The typical workflow:

  1. Work happens in agent sessions (stored by various tools)
  2. cass indexes and searches those sessions
  3. cm reflect extracts patterns into diary/playbook
  4. cm context retrieves relevant knowledge for new tasks

Exit Codes

CodeMeaning
0Success
1General error
2Configuration error
3Validation failed
4LLM error (reflection/validation)
5No data (empty results)

Troubleshooting

Common Issues

ProblemSolution
"No sessions found"Run cass reindex to rebuild session index
"Reflection failed"Check LLM API key and model availability
"Stale playbook"Run cm reflect to process recent sessions
"Low confidence everywhere"Natural decay; use cm mark --helpful to reinforce

Debug Mode

# Verbose output
cm context "task" --verbose

# Show scoring details
cm top 10 --debug

# Trace decay calculations
cm stats --trace-decay

Ready-to-Paste AGENTS.md Blurb

## cm - CASS Memory System

Procedural memory for AI coding agents. Transforms scattered sessions into
persistent cross-agent learnings with confidence decay and anti-pattern detection.

### Quick Start
cm context "your task" --json       # Get relevant rules
cm mark RULE-ID --helpful           # Reinforce good rules
cm outcome success "RULE-1,RULE-2"  # Record session results
cm reflect                          # Extract new rules

### Three Layers
- Episodic: Raw sessions (via cass)
- Working: Diary summaries
- Procedural: Playbook rules (this tool)

### Key Features
- 90-day confidence half-life (stale rules decay)
- 4x penalty for harmful rules (asymmetric by design)
- Anti-pattern auto-inversion (bad rules become warnings)
- Cross-agent learning (everyone benefits)
- LLM-free Curator (no hallucinated provenance)

### Essential Commands
cm context "task" --json    # Start of session
cm similar "pattern"        # Find related rules
cm mark ID --helpful/harmful # Give feedback
cm outcome success "IDs"    # End of session
cm reflect                  # Periodic maintenance

Exit codes: 0=success, 1=error, 2=config, 3=validation, 4=LLM, 5=no-data

Workflow Example: Complete Session

# 1. Start task - get relevant context
cm context "implementing rate limiting for API" --json
# → Returns rules about rate limiting, caching, API design

# 2. Note which rules you're applying
# (mental note: RULE-123 about token buckets, RULE-456 about Redis)

# 3. During work, if you find a useful pattern
cm validate "Use sliding window for rate limit precision"
# → Shows if this has historical support

# 4. End of session - record what helped
cm outcome success "RULE-123,RULE-456"

# 5. If something hurt (caused bugs/issues)
cm outcome failure "RULE-789"

# 6. Apply the feedback
cm outcome-apply

# 7. Periodically, extract new rules
cm reflect --since "7d"

Philosophy: Why Procedural Memory?

Episodic memory (raw sessions) is too noisy for real-time use. Working memory (summaries) lacks actionability.
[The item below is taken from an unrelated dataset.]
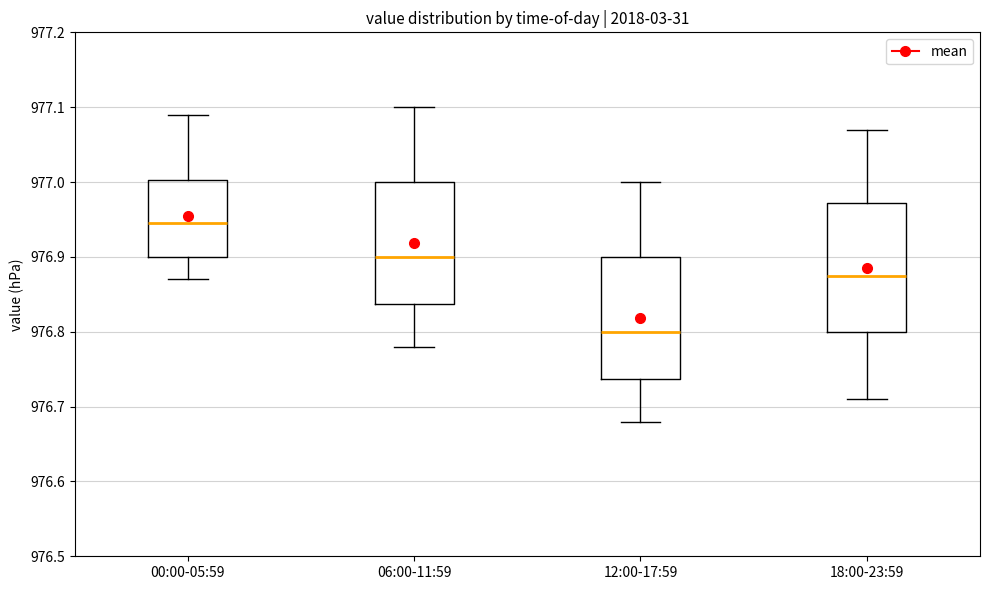

Where does the median line of the box for 00:00-05:59 sit on the y-axis? The values are not printed on the chart, so give them approximately, as read against the axis.

976.95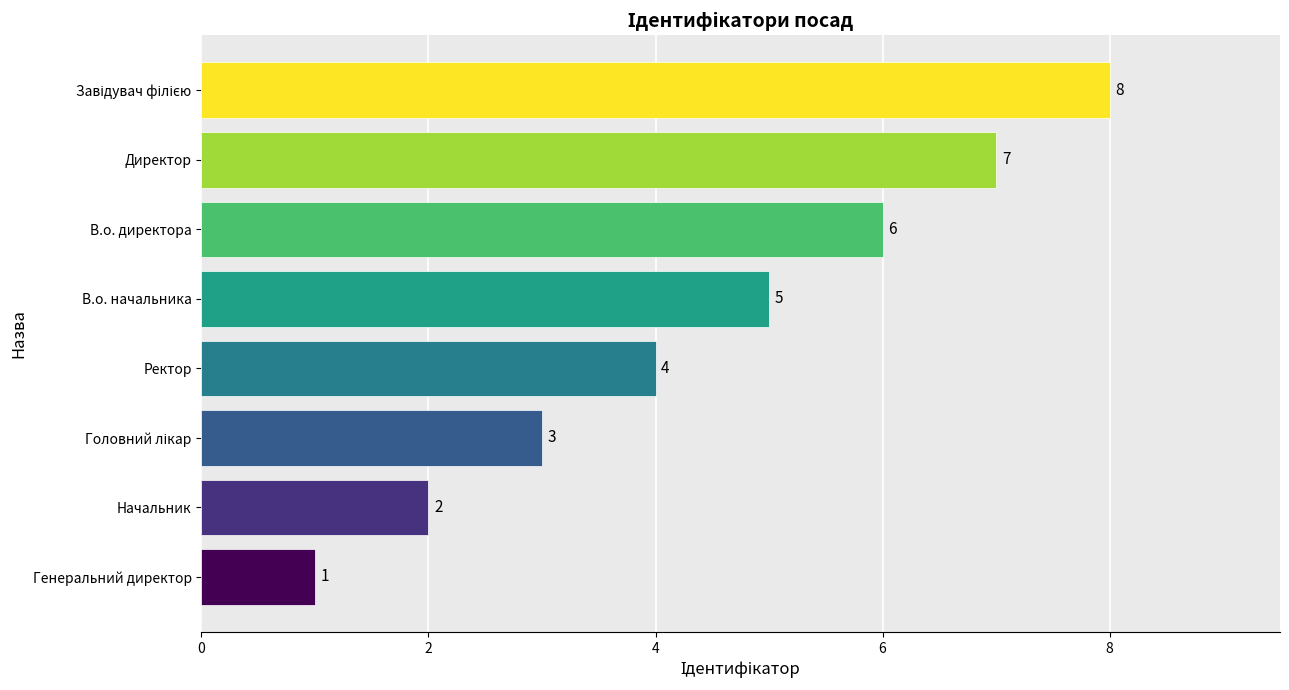

Where is the data nearest to the value 4?

Ректор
Procedural memory distills both into executable rules that directly guide behavior.

The key insight: Rules should be testable hypotheses, not static commandments. The confidence decay system treats every rule as a hypothesis that requires ongoing validation. Rules that stop being useful naturally fade; rules that keep helping get reinforced.

This mirrors how human expertise works: you don't remember every project you've done, but you retain the patterns that proved useful across many projects.